Injectable Chemically Crosslinked Hydrogel for the Controlled Release of Bevacizumab in Vitreous: A 6-Month In Vivo Study.

Purpose: To evaluate the biocompatibility and 6-month in vivo release of bevacizumab from a hyaluronic acid/dextran-based in situ hydrogel after intravitreal injection in rabbit eye.

Methods: The in situ hydrogel was formed by the catalyst-free chemical crosslinking between vinylsulfone functionalized hyaluronic acid (HA-VS) and thiolated dextran (Dex-SH) at physiological condition. The pH 7.4 buffered mixture containing HA-VS, Dex-SH, and bevacizumab were injected into the vitreous of rabbit eyes by a 30-G needle. The biocompatibility was evaluated by intraocular pressure measurement, binocular indirect ophthalmoscope (BIO), full-field electroretinogram (ERG), and histology. The concentrations of both total and active bevacizumab in rabbit vitreous were determined by enzyme-linked immunosorbent assay. The concentration of bevacizumab in rabbit vitreous after bolus injection was simulated by one-compartment first order elimination model.
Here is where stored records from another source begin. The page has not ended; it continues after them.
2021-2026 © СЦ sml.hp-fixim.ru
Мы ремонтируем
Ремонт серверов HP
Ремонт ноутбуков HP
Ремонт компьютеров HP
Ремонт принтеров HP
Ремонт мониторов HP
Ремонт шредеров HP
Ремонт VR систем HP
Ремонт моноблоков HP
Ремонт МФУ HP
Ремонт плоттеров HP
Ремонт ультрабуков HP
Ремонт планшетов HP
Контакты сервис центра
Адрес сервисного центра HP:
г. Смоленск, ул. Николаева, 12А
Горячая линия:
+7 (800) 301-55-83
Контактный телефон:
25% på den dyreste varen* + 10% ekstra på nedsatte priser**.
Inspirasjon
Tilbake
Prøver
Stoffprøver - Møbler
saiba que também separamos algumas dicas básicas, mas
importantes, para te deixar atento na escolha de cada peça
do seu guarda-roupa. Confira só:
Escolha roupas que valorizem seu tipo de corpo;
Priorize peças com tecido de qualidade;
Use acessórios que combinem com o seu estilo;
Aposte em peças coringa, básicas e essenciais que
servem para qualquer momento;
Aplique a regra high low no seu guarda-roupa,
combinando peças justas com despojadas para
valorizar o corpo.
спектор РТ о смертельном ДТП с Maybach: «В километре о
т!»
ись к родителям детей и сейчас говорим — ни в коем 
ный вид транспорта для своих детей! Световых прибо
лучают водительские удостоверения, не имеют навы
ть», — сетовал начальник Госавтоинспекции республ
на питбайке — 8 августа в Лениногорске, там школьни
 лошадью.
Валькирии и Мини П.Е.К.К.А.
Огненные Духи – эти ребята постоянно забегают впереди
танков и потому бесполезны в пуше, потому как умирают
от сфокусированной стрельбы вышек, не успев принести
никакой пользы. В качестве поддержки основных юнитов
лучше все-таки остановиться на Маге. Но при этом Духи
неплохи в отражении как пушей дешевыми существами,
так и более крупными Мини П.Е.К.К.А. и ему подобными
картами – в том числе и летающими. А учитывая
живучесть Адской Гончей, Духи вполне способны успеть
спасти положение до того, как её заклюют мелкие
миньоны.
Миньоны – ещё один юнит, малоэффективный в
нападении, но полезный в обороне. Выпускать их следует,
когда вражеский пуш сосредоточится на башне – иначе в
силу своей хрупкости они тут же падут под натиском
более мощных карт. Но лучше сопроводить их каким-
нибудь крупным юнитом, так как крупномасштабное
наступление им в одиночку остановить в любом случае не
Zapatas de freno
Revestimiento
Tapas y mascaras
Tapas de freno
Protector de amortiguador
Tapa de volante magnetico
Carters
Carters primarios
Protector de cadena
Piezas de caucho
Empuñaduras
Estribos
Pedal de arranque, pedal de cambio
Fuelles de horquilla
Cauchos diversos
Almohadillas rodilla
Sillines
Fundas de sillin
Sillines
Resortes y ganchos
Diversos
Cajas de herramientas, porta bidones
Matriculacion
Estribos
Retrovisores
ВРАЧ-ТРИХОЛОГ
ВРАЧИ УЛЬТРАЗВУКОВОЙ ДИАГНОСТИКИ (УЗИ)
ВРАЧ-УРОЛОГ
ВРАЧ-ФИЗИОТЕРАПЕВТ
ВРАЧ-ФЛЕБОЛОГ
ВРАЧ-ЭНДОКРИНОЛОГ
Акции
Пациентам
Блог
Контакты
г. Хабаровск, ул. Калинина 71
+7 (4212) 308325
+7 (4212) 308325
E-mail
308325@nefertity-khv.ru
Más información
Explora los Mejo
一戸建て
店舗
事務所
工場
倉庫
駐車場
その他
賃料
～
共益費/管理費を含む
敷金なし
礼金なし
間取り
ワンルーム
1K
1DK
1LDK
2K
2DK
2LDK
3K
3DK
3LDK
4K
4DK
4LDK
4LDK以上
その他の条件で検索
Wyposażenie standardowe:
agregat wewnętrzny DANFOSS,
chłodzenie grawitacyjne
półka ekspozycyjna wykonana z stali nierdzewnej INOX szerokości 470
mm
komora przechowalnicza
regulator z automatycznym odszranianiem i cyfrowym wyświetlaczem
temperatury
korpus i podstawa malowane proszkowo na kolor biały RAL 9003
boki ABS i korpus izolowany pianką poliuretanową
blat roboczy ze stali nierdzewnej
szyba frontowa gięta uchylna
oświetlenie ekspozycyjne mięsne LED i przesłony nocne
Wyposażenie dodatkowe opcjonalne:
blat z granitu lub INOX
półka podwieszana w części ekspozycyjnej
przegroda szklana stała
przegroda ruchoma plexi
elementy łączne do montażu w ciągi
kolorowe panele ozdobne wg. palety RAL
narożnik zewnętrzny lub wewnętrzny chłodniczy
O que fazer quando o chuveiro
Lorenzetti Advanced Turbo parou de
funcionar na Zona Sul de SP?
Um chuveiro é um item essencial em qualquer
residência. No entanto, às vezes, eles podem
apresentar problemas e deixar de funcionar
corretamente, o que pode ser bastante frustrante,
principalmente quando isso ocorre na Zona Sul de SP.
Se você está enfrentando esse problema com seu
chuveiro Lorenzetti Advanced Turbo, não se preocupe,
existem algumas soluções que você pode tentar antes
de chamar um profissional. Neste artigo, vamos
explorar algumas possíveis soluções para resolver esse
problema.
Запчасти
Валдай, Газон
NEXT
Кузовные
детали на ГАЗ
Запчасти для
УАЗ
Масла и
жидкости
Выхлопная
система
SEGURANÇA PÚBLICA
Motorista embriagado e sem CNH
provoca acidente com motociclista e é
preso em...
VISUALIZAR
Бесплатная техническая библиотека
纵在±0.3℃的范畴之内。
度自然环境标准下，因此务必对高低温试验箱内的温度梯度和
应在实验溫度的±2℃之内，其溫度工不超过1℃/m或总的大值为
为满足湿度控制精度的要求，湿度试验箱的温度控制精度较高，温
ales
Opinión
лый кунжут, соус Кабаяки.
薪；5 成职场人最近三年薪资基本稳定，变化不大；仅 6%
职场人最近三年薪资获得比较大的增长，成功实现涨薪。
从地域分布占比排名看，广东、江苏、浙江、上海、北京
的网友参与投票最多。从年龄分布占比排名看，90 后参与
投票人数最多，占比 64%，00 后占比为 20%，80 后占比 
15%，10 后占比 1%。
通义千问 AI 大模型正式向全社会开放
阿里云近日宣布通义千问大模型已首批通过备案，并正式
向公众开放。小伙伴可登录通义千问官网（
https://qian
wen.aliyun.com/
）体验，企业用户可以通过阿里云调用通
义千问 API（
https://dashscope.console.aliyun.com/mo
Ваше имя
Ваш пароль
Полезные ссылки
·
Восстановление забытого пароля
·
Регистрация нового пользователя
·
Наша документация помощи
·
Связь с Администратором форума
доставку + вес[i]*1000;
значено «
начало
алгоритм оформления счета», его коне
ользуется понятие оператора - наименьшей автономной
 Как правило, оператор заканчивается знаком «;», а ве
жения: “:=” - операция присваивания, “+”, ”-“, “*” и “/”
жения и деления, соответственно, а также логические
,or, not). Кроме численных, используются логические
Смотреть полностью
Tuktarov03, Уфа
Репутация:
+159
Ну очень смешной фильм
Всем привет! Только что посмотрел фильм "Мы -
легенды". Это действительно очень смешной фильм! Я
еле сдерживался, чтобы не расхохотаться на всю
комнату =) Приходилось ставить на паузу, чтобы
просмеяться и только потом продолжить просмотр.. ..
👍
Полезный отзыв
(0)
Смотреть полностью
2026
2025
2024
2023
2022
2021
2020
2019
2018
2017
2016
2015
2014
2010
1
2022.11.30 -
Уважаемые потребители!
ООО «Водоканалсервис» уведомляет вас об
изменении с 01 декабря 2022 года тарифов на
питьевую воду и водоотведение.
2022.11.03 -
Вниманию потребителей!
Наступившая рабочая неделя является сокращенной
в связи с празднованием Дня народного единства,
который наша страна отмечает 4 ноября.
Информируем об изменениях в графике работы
Results: A transparent gel was seen in the vitreous after injection. BIO images, ERG, and histology showed that the gel does not induce hemorrhage, retinal detachment, inflammation, or other gross pathological changes in rabbit eyes after injection. While the bolus intravitreal injected bevacizumab follows the first order elimination kinetics in rabbit eye, the in situ gel formation was able to prolong the retention of bevacizumab in rabbit eye at therapeutic relevant concentration for at least 6 months. The concentration of bevacizumab 6 months after injection was about 10 times higher than bolus injection.

Conclusions: The new in situ hydrogel formulation of bevacizumab was biocompatible and able to prolong the retention of drug in rabbit eyes in vivo at therapeutic relevant concentration for at least 6 months.

Translational Relevance: Although proven to be effective, monthly intravitreal injection of bevacizumab or other protein drugs may cause various complications. Extending the residence time of protein therapeutics in the eye can reduce the injection frequency, its associated complications, and treatment cost, which will be beneficial to both the patients and doctors. In this study, we showed that the in situ hydrogel-based controlled release system is a feasible option to tackle this problem.